## [Exercise prompt]
For the data that follows, give the number of lines in which "CIRCLE" appears. Add nothing to it.

## [Data for this task]
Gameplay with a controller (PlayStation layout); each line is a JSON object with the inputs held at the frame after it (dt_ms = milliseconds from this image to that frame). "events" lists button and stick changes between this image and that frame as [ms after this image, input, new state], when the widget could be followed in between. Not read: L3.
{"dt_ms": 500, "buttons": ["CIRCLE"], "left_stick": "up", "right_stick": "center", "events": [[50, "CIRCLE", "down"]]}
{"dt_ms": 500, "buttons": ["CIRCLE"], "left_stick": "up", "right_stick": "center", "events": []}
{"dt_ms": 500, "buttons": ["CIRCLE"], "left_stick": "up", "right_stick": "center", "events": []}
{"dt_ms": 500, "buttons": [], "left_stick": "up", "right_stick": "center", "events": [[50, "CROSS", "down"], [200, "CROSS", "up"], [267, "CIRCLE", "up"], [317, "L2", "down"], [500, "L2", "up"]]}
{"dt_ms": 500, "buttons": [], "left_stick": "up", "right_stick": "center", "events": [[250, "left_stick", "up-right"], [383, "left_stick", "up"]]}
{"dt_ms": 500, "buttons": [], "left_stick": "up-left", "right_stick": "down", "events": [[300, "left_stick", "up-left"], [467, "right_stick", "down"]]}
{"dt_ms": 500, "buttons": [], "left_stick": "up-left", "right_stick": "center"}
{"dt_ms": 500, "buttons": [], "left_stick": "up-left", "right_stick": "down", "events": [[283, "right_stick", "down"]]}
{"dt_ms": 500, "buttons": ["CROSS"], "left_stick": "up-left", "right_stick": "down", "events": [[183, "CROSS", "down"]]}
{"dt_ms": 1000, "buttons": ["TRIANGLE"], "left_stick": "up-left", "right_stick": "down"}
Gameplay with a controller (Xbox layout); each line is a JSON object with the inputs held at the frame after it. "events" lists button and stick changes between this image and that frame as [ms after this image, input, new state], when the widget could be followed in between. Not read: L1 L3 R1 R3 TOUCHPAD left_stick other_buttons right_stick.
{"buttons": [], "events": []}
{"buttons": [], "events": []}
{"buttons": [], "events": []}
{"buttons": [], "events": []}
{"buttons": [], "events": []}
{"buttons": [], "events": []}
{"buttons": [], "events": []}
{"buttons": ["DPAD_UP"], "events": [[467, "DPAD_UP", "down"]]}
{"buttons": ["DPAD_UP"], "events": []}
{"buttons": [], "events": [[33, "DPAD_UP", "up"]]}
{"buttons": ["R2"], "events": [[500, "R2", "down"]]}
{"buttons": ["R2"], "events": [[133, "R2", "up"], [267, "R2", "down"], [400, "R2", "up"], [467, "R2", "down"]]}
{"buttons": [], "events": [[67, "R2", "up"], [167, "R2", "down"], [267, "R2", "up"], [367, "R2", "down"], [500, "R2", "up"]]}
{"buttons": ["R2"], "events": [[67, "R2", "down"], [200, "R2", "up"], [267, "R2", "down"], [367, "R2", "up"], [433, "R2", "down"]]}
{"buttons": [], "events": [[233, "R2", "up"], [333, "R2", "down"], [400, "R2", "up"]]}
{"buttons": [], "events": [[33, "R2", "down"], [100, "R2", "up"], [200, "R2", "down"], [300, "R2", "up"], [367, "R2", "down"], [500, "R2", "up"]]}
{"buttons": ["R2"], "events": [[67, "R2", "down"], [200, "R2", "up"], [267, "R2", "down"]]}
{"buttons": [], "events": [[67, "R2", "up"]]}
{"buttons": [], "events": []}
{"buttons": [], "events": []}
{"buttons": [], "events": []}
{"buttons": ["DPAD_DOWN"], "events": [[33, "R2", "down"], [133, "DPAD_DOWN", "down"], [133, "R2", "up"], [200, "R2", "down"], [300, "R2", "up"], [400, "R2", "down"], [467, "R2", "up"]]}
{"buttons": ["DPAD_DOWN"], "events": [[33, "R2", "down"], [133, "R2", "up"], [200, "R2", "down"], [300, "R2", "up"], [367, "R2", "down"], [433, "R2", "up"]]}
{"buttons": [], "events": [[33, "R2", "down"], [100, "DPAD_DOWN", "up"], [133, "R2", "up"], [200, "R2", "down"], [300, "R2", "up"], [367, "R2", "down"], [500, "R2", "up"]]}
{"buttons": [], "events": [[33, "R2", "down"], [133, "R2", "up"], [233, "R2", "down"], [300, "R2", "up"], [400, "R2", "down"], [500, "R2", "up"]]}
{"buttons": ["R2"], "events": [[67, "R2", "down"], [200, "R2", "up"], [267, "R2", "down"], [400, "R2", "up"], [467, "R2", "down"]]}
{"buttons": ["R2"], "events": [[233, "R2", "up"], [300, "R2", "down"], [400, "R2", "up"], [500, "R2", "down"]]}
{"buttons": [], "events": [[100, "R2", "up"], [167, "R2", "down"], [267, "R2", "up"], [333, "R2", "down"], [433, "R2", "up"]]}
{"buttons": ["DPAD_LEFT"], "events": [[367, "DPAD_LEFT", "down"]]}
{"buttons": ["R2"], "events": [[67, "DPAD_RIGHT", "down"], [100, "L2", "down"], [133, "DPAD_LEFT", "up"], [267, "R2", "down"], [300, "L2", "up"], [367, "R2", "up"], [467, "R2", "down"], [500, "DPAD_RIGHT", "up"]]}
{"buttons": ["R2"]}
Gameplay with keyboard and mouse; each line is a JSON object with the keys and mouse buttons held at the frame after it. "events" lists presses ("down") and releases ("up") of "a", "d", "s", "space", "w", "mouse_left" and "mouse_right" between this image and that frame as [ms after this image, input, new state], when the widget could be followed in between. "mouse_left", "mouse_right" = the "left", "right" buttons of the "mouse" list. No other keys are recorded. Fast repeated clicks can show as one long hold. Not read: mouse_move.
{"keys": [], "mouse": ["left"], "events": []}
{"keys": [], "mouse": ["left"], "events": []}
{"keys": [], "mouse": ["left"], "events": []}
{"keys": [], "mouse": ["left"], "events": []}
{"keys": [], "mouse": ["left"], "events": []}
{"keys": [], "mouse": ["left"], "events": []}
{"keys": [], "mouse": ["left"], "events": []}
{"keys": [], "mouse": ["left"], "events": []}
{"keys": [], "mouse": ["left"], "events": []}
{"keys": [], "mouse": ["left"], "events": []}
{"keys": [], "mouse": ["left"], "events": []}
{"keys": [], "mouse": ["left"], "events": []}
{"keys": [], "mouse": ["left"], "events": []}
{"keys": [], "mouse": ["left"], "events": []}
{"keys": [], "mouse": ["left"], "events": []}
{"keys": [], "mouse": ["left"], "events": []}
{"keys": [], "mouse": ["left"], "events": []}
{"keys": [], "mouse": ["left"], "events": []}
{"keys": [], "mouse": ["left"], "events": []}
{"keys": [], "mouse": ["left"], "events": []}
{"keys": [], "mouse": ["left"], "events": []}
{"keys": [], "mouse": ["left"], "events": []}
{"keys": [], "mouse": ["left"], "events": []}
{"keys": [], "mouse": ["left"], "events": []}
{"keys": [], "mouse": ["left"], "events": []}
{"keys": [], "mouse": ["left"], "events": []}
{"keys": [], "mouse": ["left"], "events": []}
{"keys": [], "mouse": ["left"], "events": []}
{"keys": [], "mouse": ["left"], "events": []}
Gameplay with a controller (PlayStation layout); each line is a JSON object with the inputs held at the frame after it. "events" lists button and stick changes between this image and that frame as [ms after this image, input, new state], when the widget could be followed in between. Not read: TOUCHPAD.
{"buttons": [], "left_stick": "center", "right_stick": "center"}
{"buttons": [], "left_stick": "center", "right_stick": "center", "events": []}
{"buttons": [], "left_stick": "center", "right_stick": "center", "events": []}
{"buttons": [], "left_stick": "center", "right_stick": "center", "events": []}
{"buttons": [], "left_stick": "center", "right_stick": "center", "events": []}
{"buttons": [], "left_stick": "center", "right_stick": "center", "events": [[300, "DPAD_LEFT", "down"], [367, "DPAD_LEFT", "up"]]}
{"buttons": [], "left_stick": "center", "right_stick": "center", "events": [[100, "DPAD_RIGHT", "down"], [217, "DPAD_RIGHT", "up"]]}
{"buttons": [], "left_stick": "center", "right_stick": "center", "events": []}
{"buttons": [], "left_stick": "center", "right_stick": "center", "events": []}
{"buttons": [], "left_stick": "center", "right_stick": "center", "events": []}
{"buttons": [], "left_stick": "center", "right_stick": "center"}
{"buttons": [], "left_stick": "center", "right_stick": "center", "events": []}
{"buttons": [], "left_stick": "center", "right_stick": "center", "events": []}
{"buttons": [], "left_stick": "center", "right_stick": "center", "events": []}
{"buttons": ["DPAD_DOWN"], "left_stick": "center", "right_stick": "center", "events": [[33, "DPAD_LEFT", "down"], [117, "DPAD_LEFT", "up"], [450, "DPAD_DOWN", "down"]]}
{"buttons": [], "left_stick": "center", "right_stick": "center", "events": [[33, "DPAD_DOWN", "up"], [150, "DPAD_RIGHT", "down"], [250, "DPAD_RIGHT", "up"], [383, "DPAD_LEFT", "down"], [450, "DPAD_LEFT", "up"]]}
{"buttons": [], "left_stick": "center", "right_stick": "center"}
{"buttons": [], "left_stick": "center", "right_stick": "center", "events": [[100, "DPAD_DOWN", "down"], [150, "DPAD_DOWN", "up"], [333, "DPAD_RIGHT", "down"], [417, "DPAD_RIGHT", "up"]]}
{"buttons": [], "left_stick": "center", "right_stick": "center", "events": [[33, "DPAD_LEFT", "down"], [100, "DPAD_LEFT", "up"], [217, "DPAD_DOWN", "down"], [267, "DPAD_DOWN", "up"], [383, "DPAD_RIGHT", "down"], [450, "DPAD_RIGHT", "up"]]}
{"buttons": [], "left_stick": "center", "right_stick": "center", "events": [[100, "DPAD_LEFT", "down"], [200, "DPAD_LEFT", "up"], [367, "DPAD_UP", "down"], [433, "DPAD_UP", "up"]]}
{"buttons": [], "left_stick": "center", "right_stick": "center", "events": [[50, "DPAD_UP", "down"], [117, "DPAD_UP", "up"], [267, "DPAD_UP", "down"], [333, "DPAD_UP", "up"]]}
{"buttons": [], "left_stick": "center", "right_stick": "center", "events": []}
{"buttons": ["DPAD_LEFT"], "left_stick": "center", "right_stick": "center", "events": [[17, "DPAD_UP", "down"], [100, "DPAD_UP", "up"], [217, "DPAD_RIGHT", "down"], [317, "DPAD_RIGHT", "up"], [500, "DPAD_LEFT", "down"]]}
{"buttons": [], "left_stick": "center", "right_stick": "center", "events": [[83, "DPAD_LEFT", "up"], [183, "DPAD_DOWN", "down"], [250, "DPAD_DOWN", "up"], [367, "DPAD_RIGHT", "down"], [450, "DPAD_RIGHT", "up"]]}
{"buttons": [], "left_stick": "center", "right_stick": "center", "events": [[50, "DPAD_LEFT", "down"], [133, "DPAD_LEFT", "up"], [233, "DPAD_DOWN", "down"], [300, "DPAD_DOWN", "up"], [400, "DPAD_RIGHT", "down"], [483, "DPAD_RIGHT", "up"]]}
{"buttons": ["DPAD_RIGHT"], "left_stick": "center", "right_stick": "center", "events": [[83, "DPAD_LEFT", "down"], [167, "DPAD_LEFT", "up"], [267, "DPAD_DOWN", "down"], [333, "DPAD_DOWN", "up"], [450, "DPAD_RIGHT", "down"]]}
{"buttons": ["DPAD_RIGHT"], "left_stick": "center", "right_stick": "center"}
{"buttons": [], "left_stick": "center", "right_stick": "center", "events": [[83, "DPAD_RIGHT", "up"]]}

## [Your response]
4